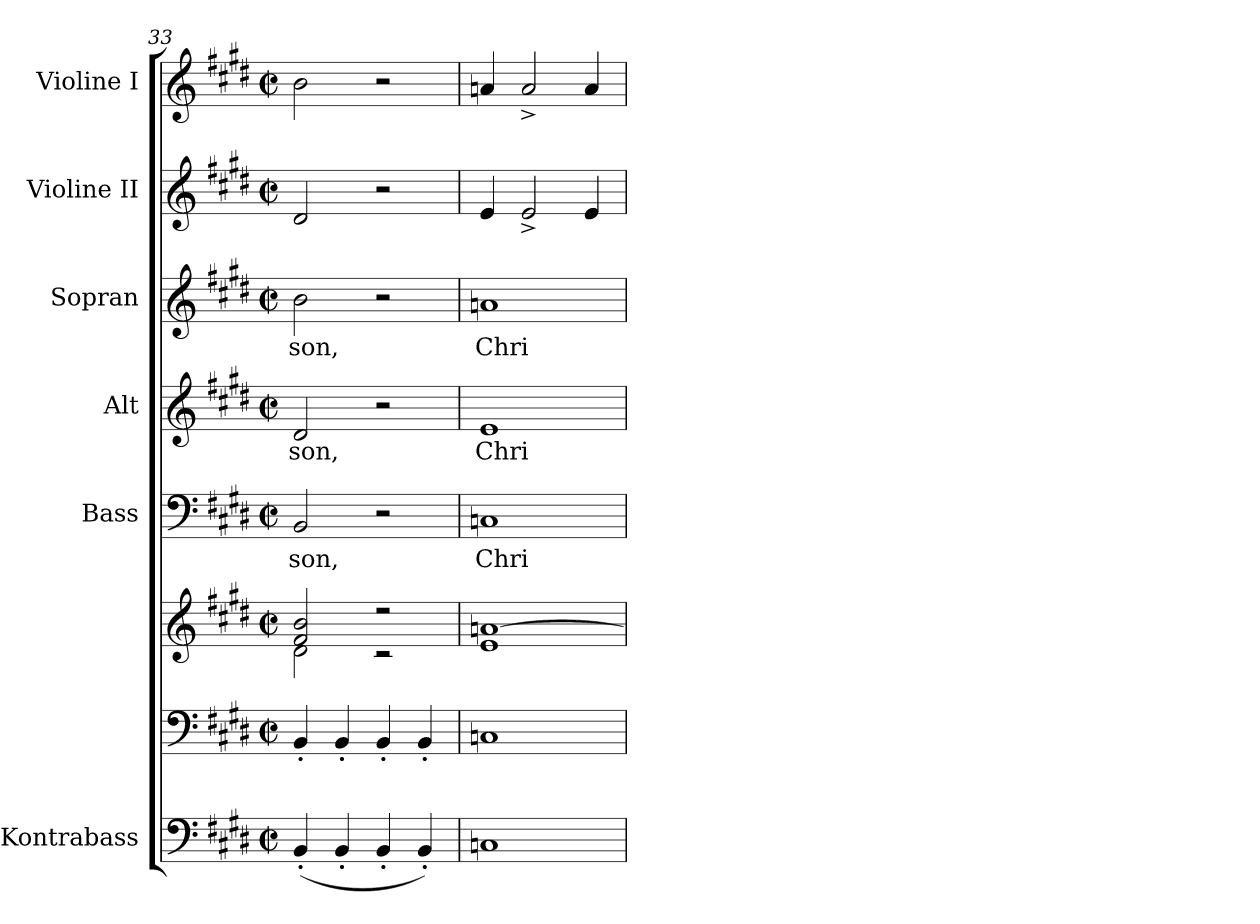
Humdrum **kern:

**kern	**kern	**kern	**kern	**text	**kern	**text	**kern	**text	**kern	**kern
*part7	*part6	*part6	*part5	*part5	*part4	*part4	*part3	*part3	*part2	*part1
*staff8	*staff7	*staff6	*staff5	*staff5	*staff4	*staff4	*staff3	*staff3	*staff2	*staff1
*I"Kontrabass	*	*	*I"Bass	*	*I"Alt	*	*I"Sopran	*	*I"Violine II	*I"Violine I
*I'Kb.	*	*	*I'B.	*	*I'A.	*	*I'S.	*	*I'Vl. II	*I'Vl. I
*clefF4	*clefF4	*clefG2	*clefF4	*	*clefG2	*	*clefG2	*	*clefG2	*clefG2
*ITrd7c12	*	*	*	*	*	*	*	*	*	*
*k[f#c#g#d#]	*k[f#c#g#d#]	*k[f#c#g#d#]	*k[f#c#g#d#]	*	*k[f#c#g#d#]	*	*k[f#c#g#d#]	*	*k[f#c#g#d#]	*k[f#c#g#d#]
*E:	*E:	*E:	*E:	*	*E:	*	*E:	*	*E:	*E:
*M2/2	*M2/2	*M2/2	*M2/2	*	*M2/2	*	*M2/2	*	*M2/2	*M2/2
*met(c|)	*met(c|)	*met(c|)	*met(c|)	*	*met(c|)	*	*met(c|)	*	*met(c|)	*met(c|)
=33	=33	=33	=33	=33	=33	=33	=33	=33	=33	=33
*	*	*^	*	*	*	*	*	*	*	*
!	!	!	!	!	!LO:LY:b	!	!LO:LY:b	!	!LO:LY:b	!	!
(<4BBB'</	4BB'</	2f#/ 2b/	2d#\	2BB/	-son,	2d#/	-son,	2b\	-son,	2d#/	2b\
4BBB'</	4BB'</	.	.	.	.	.	.	.	.	.	.
4BBB'</	4BB'</	2r	2r	2r	.	2r	.	2r	.	2r	2r
4BBB'</)	4BB'</	.	.	.	.	.	.	.	.	.	.
*	*	*v	*v	*	*	*	*	*	*	*	*
=34	=34	=34	=34	=34	=34	=34	=34	=34	=34	=34
!	!	!	!	!LO:LY:b	!	!LO:LY:b	!	!LO:LY:b	!	!
1CCn	1Cn	1e [>1an	1Cn	Chri-	1e	Chri-	1an	Chri-	4e/	4an/
.	.	.	.	.	.	.	.	.	2e^</	2a^</
.	.	.	.	.	.	.	.	.	4e/	4a/
=	=	=	=	=	=	=	=	=	=	=
*-	*-	*-	*-	*-	*-	*-	*-	*-	*-	*-
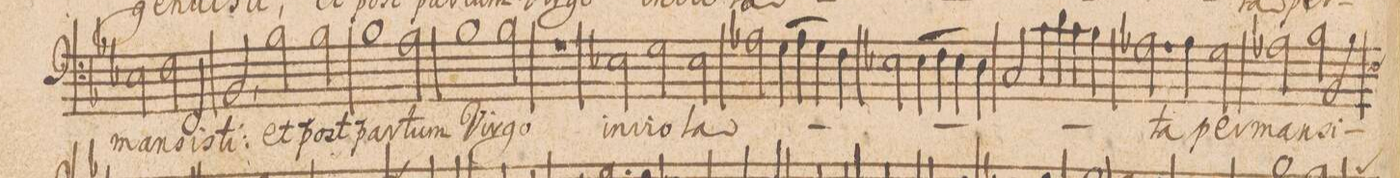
**kern	**text
*I"BASSVS.	*
*clefF4	*
*k[b-]	*
*M3/2	*
2E-X\	-man-
2F\	-si-
2FF/	.
=57-	=57-
2BB-,/	-sti:
2B-\	et
2B-\	post
=58-	=58-
1B-	par-
2Any\	-tum
=59-	=59-
1B-	Vir-
2B-\	-go
=60-	=60-
1.r	.
=61-	=61-
2E-X\	in-
2G\	-vi-
2E-\	-o-
=62-	=62-
2A-X\	-la-
(>4G\	.
4A-\	.
4G\	.
4F\)	.
=63-	=63-
2E-X\	.
(4E-\	.
4F\	.
4E-\	.
4D\)	.
=64-	=64-
2C/	.
4c\	.
4d\	.
4c\	.
4B-\	.
=65-	=65-
2.A-X\	.
4A-\	-ta
2G\	per-
=66-	=66-
2A-X\	-man-
2B-\	.
2BB-/	-si-
*custos:E	*
=67-	=67-
*-	*-
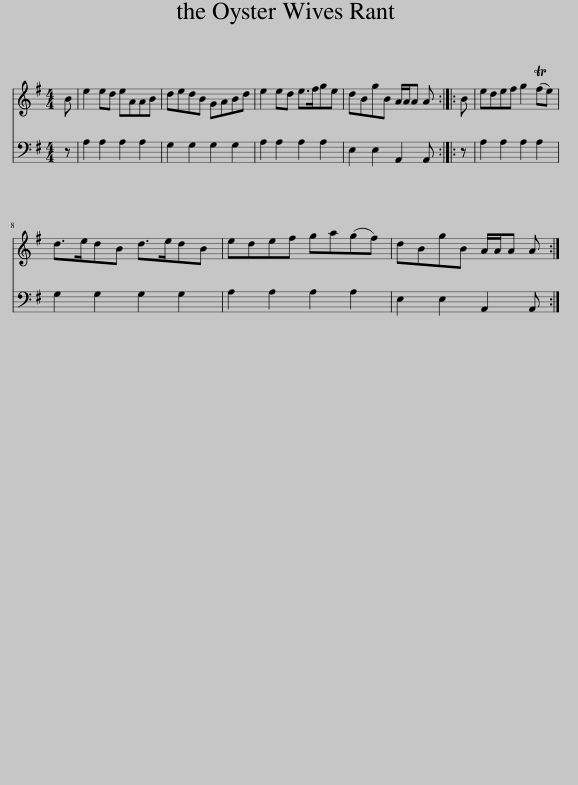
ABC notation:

X:1
%%score 1 2
L:1/8
M:4/4
I:linebreak $
K:G
V:1 treble
V:2 bass
V:1
 B | e2 ed eAAB | dedB GABd | e2 ed e>fge | dBgB A/A/A A :: %5
 B | edef g2 (Tfe) |$ d>edB d>edB | edef ga(gf) | dBgB A/A/A A :| %10
V:2
 z | A,2 A,2 A,2 A,2 | G,2 G,2 G,2 G,2 | A,2 A,2 A,2 A,2 | E,2 E,2 A,,2 A,, :: %5
 z | A,2 A,2 A,2 A,2 |$ G,2 G,2 G,2 G,2 | A,2 A,2 A,2 A,2 | E,2 E,2 A,,2 A,, :| %10
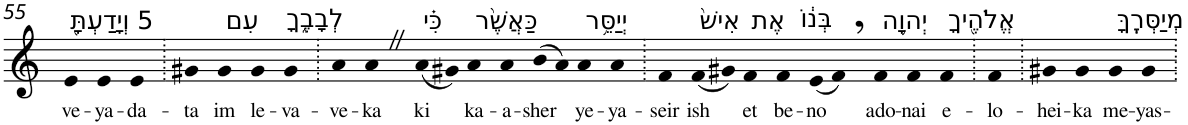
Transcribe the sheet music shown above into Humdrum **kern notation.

**kern	**text
*part1	*part1
*staff1	*staff1
*I"Piano	*
*I'Pno	*
!!LO:PB:g=z
*clefG2	*
*k[]	*
=55	=55
!LO:TX:a:t=5 וְיָדַעְתָּ֖	!
!	!LO:LY:b
4e	ve-
!	!LO:LY:b
4e	-ya-
!	!LO:LY:b
4e	-da-
=56.	=56.
!	!LO:LY:b
4g#X	-ta
!LO:TX:a:t=עִם	!
!	!LO:LY:b
4g#	im
!LO:TX:a:t=לְבָבֶ֑ךָ	!
!	!LO:LY:b
4g#	le-
!	!LO:LY:b
4g#	-va-
=57.	=57.
!	!LO:LY:b
4a	-ve-
!	!LO:LY:b
4aZ	-ka
!LO:TX:a:t=כִּ֗י	!
!	!LO:LY:b
(8a	ki
8g#X)	.
!LO:TX:a:t=כַּאֲשֶׁ֨ר	!
!	!LO:LY:b
4a	ka-
!	!LO:LY:b
4a	-a-
!	!LO:LY:b
(8b	-sher
8a)	.
!LO:TX:a:t=יְיַסֵּ֥ר	!
!	!LO:LY:b
4a	ye-
!	!LO:LY:b
4a	-ya-
=58.	=58.
!	!LO:LY:b
4f	-seir
!LO:TX:a:t=אִישׁ֙	!
!	!LO:LY:b
(8f	ish
8g#X)	.
!LO:TX:a:t=אֶת	!
!	!LO:LY:b
4f	et
!LO:TX:a:t=בְּנ֔וֹ	!
!	!LO:LY:b
4f	be-
!	!LO:LY:b
(8e	-no
8f,)	.
!LO:TX:a:t=יְהוָ֥ה	!
!	!LO:LY:b
4f	ado-
!	!LO:LY:b
4f	-nai
!LO:TX:a:t=אֱלֹהֶ֖יךָ	!
!	!LO:LY:b
4f	e-
=59.	=59.
!	!LO:LY:b
4f	-lo-
=60.	=60.
!	!LO:LY:b
4g#X	-hei-
!	!LO:LY:b
4g#	-ka
!LO:TX:a:t=מְיַסְּרֶֽךָּ	!
!	!LO:LY:b
4g#	me-
!	!LO:LY:b
4g#	-yas-
=.	=.
*-	*-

▶ _Exercise directions_
Write out all of the material above verbatim, character for character, and omit the pictures.

▶ _Finished task_
Humdrum **kern:

**kern	**kern	**kern	**kern	**text	**kern	**text	**kern	**text	**kern	**kern
*part7	*part6	*part6	*part5	*part5	*part4	*part4	*part3	*part3	*part2	*part1
*staff8	*staff7	*staff6	*staff5	*staff5	*staff4	*staff4	*staff3	*staff3	*staff2	*staff1
*I"Kontrabass	*	*	*I"Bass	*	*I"Alt	*	*I"Sopran	*	*I"Violine II	*I"Violine I
*I'Kb.	*	*	*I'B.	*	*I'A.	*	*I'S.	*	*I'Vl. II	*I'Vl. I
*clefF4	*clefF4	*clefG2	*clefF4	*	*clefG2	*	*clefG2	*	*clefG2	*clefG2
*ITrd7c12	*	*	*	*	*	*	*	*	*	*
*k[f#c#g#d#]	*k[f#c#g#d#]	*k[f#c#g#d#]	*k[f#c#g#d#]	*	*k[f#c#g#d#]	*	*k[f#c#g#d#]	*	*k[f#c#g#d#]	*k[f#c#g#d#]
*E:	*E:	*E:	*E:	*	*E:	*	*E:	*	*E:	*E:
*M2/2	*M2/2	*M2/2	*M2/2	*	*M2/2	*	*M2/2	*	*M2/2	*M2/2
*met(c|)	*met(c|)	*met(c|)	*met(c|)	*	*met(c|)	*	*met(c|)	*	*met(c|)	*met(c|)
=33	=33	=33	=33	=33	=33	=33	=33	=33	=33	=33
*	*	*^	*	*	*	*	*	*	*	*
!	!	!	!	!	!LO:LY:b	!	!LO:LY:b	!	!LO:LY:b	!	!
(<4BBB'</	4BB'</	2f#/ 2b/	2d#\	2BB/	-son,	2d#/	-son,	2b\	-son,	2d#/	2b\
4BBB'</	4BB'</	.	.	.	.	.	.	.	.	.	.
4BBB'</	4BB'</	2r	2r	2r	.	2r	.	2r	.	2r	2r
4BBB'</)	4BB'</	.	.	.	.	.	.	.	.	.	.
*	*	*v	*v	*	*	*	*	*	*	*	*
=34	=34	=34	=34	=34	=34	=34	=34	=34	=34	=34
!	!	!	!	!LO:LY:b	!	!LO:LY:b	!	!LO:LY:b	!	!
1CCn	1Cn	1e [>1an	1Cn	Chri-	1e	Chri-	1an	Chri-	4e/	4an/
.	.	.	.	.	.	.	.	.	2e^</	2a^</
.	.	.	.	.	.	.	.	.	4e/	4a/
=	=	=	=	=	=	=	=	=	=	=
*-	*-	*-	*-	*-	*-	*-	*-	*-	*-	*-
**kern	**text
*I"BASSVS.	*
*clefF4	*
*k[b-]	*
*M3/2	*
2E-X\	-man-
2F\	-si-
2FF/	.
=57-	=57-
2BB-,/	-sti:
2B-\	et
2B-\	post
=58-	=58-
1B-	par-
2Any\	-tum
=59-	=59-
1B-	Vir-
2B-\	-go
=60-	=60-
1.r	.
=61-	=61-
2E-X\	in-
2G\	-vi-
2E-\	-o-
=62-	=62-
2A-X\	-la-
(>4G\	.
4A-\	.
4G\	.
4F\)	.
=63-	=63-
2E-X\	.
(4E-\	.
4F\	.
4E-\	.
4D\)	.
=64-	=64-
2C/	.
4c\	.
4d\	.
4c\	.
4B-\	.
=65-	=65-
2.A-X\	.
4A-\	-ta
2G\	per-
=66-	=66-
2A-X\	-man-
2B-\	.
2BB-/	-si-
*custos:E	*
=67-	=67-
*-	*-
ABC notation:

X:1
%%score 1 2
L:1/8
M:4/4
I:linebreak $
K:G
V:1 treble
V:2 bass
V:1
 B | e2 ed eAAB | dedB GABd | e2 ed e>fge | dBgB A/A/A A :: %5
 B | edef g2 (Tfe) |$ d>edB d>edB | edef ga(gf) | dBgB A/A/A A :| %10
V:2
 z | A,2 A,2 A,2 A,2 | G,2 G,2 G,2 G,2 | A,2 A,2 A,2 A,2 | E,2 E,2 A,,2 A,, :: %5
 z | A,2 A,2 A,2 A,2 |$ G,2 G,2 G,2 G,2 | A,2 A,2 A,2 A,2 | E,2 E,2 A,,2 A,, :| %10
Transcribe the sheet music shown above into Humdrum **kern notation.

**kern	**text
*part1	*part1
*staff1	*staff1
*I"Piano	*
*I'Pno	*
!!LO:PB:g=z
*clefG2	*
*k[]	*
=55	=55
!LO:TX:a:t=5 וְיָדַעְתָּ֖	!
!	!LO:LY:b
4e	ve-
!	!LO:LY:b
4e	-ya-
!	!LO:LY:b
4e	-da-
=56.	=56.
!	!LO:LY:b
4g#X	-ta
!LO:TX:a:t=עִם	!
!	!LO:LY:b
4g#	im
!LO:TX:a:t=לְבָבֶ֑ךָ	!
!	!LO:LY:b
4g#	le-
!	!LO:LY:b
4g#	-va-
=57.	=57.
!	!LO:LY:b
4a	-ve-
!	!LO:LY:b
4aZ	-ka
!LO:TX:a:t=כִּ֗י	!
!	!LO:LY:b
(8a	ki
8g#X)	.
!LO:TX:a:t=כַּאֲשֶׁ֨ר	!
!	!LO:LY:b
4a	ka-
!	!LO:LY:b
4a	-a-
!	!LO:LY:b
(8b	-sher
8a)	.
!LO:TX:a:t=יְיַסֵּ֥ר	!
!	!LO:LY:b
4a	ye-
!	!LO:LY:b
4a	-ya-
=58.	=58.
!	!LO:LY:b
4f	-seir
!LO:TX:a:t=אִישׁ֙	!
!	!LO:LY:b
(8f	ish
8g#X)	.
!LO:TX:a:t=אֶת	!
!	!LO:LY:b
4f	et
!LO:TX:a:t=בְּנ֔וֹ	!
!	!LO:LY:b
4f	be-
!	!LO:LY:b
(8e	-no
8f,)	.
!LO:TX:a:t=יְהוָ֥ה	!
!	!LO:LY:b
4f	ado-
!	!LO:LY:b
4f	-nai
!LO:TX:a:t=אֱלֹהֶ֖יךָ	!
!	!LO:LY:b
4f	e-
=59.	=59.
!	!LO:LY:b
4f	-lo-
=60.	=60.
!	!LO:LY:b
4g#X	-hei-
!	!LO:LY:b
4g#	-ka
!LO:TX:a:t=מְיַסְּרֶֽךָּ	!
!	!LO:LY:b
4g#	me-
!	!LO:LY:b
4g#	-yas-
=.	=.
*-	*-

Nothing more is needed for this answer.